Simplement par le commencement. L'arrivée en France des parents d'Aya. Son père d'abord : Sagui Cissoko, tenté par l'aventure, comme tant d'autres Africains, à la fin des années 1960. Puis sa mère, Massiré, venue le rejoindre en 1976. Le couple s'installe dans le XXe arrondissement de Paris. Dans l'immeuble d'un marchand de sommeil. 56 studios minuscules répartis autour d'une cage d'escalier en bois.

Le père fait vivre la famille de petits boulots qui ne durent pas. Ils sont quatre enfants : Aya, Issa, son aîné d'un an, et les deux petits, Massou et Moussa. « Avec rien, j'étais très très heureuse », assure Aya, qui raconte, amusée, ses sorties dans le quartier, « habillée en fantômette », un sous-pull de couleur vive et de simples collants.

C'est au milieu de cette enfance à Ménilmontant, somme toute « délicieuse », qu'est survenu l'incendie criminel de l'immeuble. Aya avait 7 ans. Son père et Massou, sa petite soeur, y ont perdu la vie. Massiré, la maman, a sauvé ses trois autres enfants en les recouvrant de son corps, sur le lit. Un an plus tard, elle n'a rien pu faire pour retenir Moussa, son petit dernier, emporté par une méningite foudroyante.

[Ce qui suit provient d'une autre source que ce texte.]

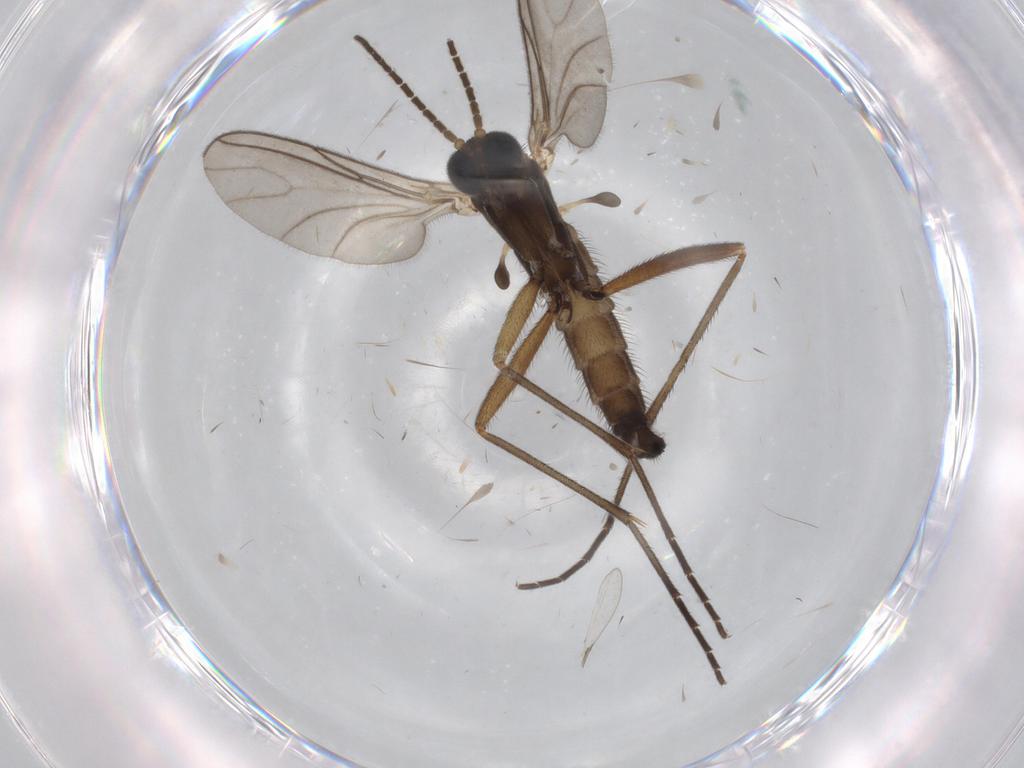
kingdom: Animalia
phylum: Arthropoda
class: Insecta
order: Diptera
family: Sciaridae
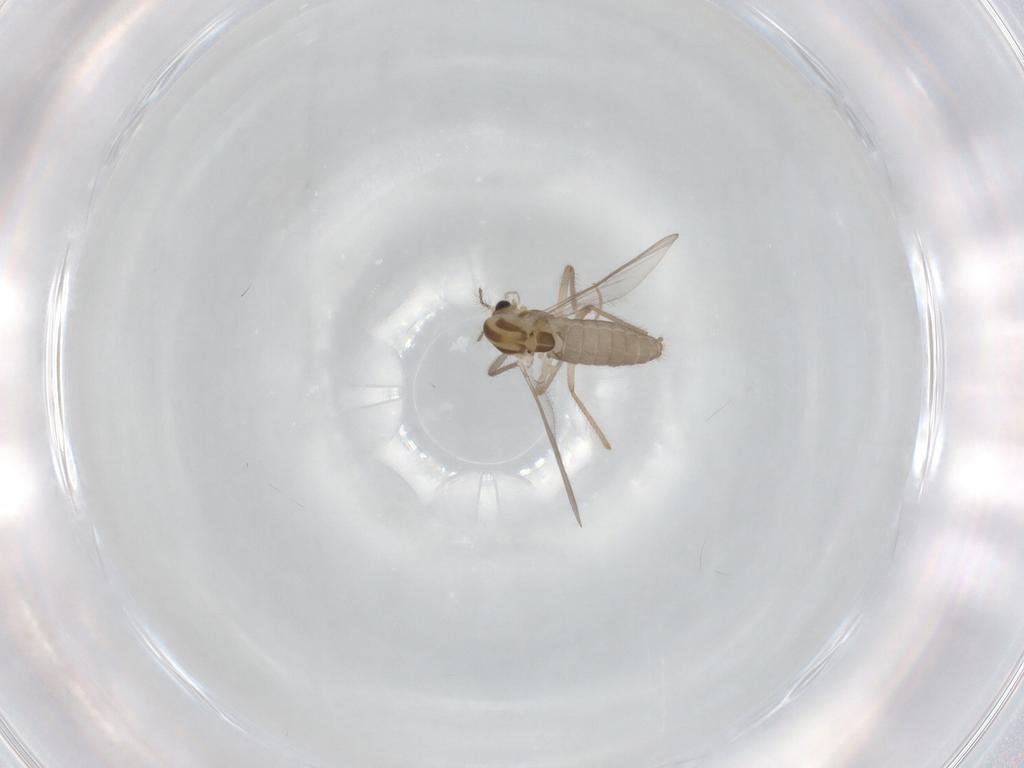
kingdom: Animalia
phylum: Arthropoda
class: Insecta
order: Diptera
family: Chironomidae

La boxe pour s'empêcher de penser

Comment tenir, après tous ces drames ? « Le danbé », répond Aya. Une attitude dictée par sa mère, face aux difficultés. Insensées. L'absence d'indemnisation après l'incendie, alors que les Cissoko possédaient des papiers en règle. La maladresse, l'indifférence des services sociaux...

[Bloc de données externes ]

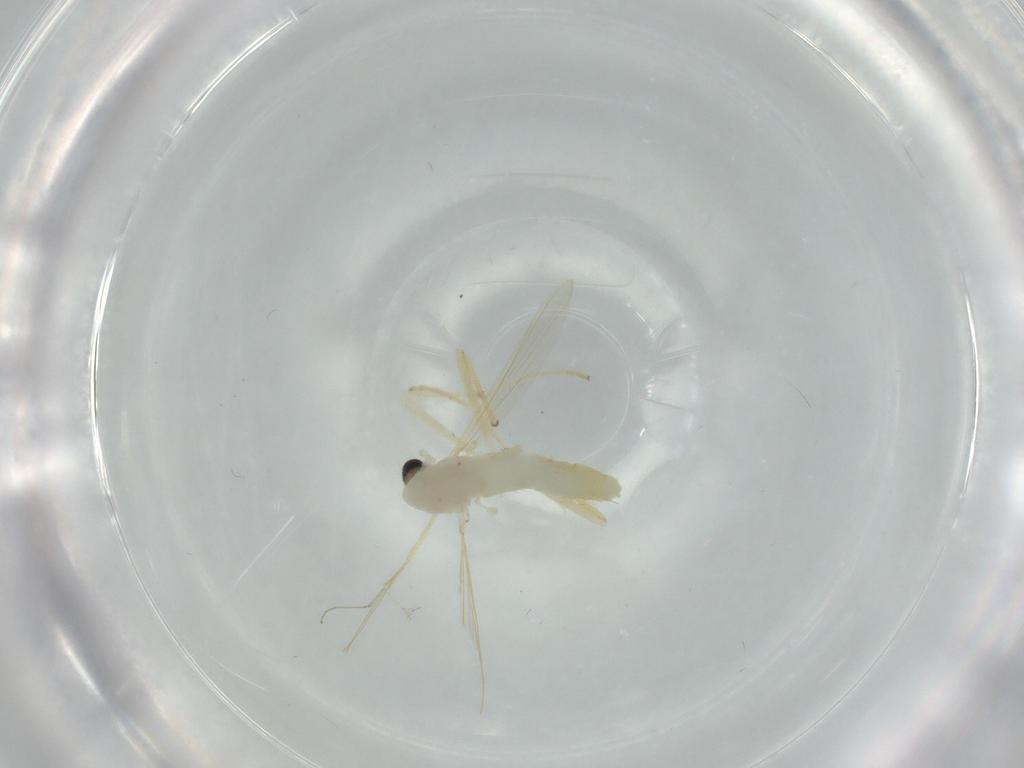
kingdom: Animalia
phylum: Arthropoda
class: Insecta
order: Diptera
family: Chironomidae
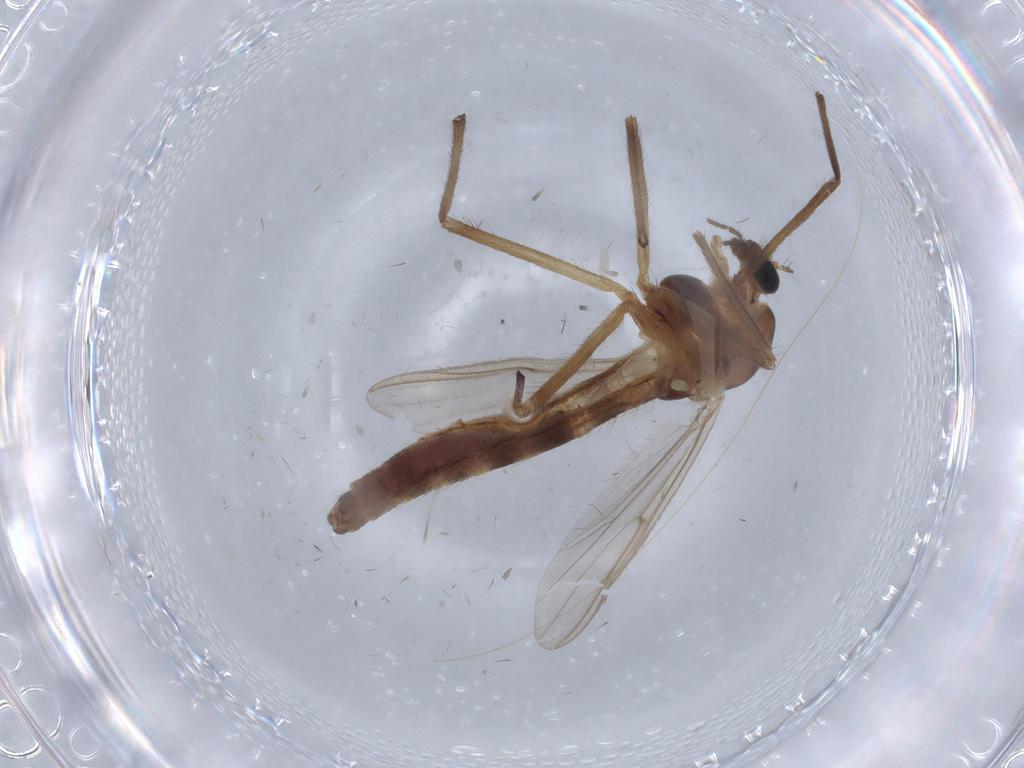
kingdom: Animalia
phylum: Arthropoda
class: Insecta
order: Diptera
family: Chironomidae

Souffrant d'insuffisance rénale, sa mère a été rejetée par la communauté malienne, qui préconisait son retour au pays. « Les Maliens n'ont pas été plus tendres que les Français, mais on n'est pas là pour compter les points », balaye Aya. Elle préfère insister sur « les rencontres » qui, malgré tout, les ont sauvés. Ont permis à Massiré, relogée dans une cité décrépie et violente de Ménilmontant, d'obtenir un travail de nuit à l'hôpital et d'être enfin indemnisée. Pour Aya, de s'investir dans la boxe, française d'abord ; puis anglaise. La boxe « pour s'empêcher de penser », canaliser sa « colère ». Sa mère s'est finalement ralliée à son choix. « Ce que la vie inflige sans crier gare est autrement plus douloureux que ce qu'on risque entre les cordes », écrit la jeune femme.

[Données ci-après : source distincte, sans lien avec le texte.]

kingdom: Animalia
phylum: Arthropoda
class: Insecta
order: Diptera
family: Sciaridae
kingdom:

En 2006, elle a gagné tous ses combats de boxe anglaise, jusqu'à son titre de championne du monde amateur, remporté au prix d'une rupture des cervicales. Les performances ? « Je n'en ai rien à faire », dit-elle pourtant. Pendant toute sa carrière sportive, elle a poursuivi sa scolarité, puis son métier de comptable.

L'étudiante à Sciences Po qu'elle est devenue, grâce à une bourse, n'a jamais conçu le sport comme moyen de s'en sortir économiquement. Si, à la demande de la mairie de Paris, elle encadre aujourd'hui les activités sportives de jeunes en difficultés, c'est surtout pour leur dire que « le sport, ce n'est pas la vie ». Qu'il faut « s'ouvrir au monde, oser. Ils ont tant de richesses en eux et on ne leur propose pas autre chose, quel gâchis ! »

Au détour de son histoire, Aya exprime des sentiments très forts pour la France, son pays. « Pour moi, c'est une évidence. » Le débat « indigne », sur l'identité nationale a obligé les enfants d'immigrés, « à se positionner, se justifier. C'est insupportable ! »

Alors oui, ce petit livre écrit pour ses neveux, qu'elle a commencé à lire à hautevoix à sa mère, en se blottissant à ses genoux, comme lorsqu'elle était enfant, est aussi un livre « militant ». « Les gens focalisent sur mon histoire, mais Danbé aborde aussi des maux de la société et des injustices de plus en plus flagrantes. Je ne suis pas une héroïne, insiste Aya Cissoko. Si ce livre pouvait amener les gens à s'interroger, ce serait... super. »

Danbé, Calmann-Lévy, 183 pages, 15 €.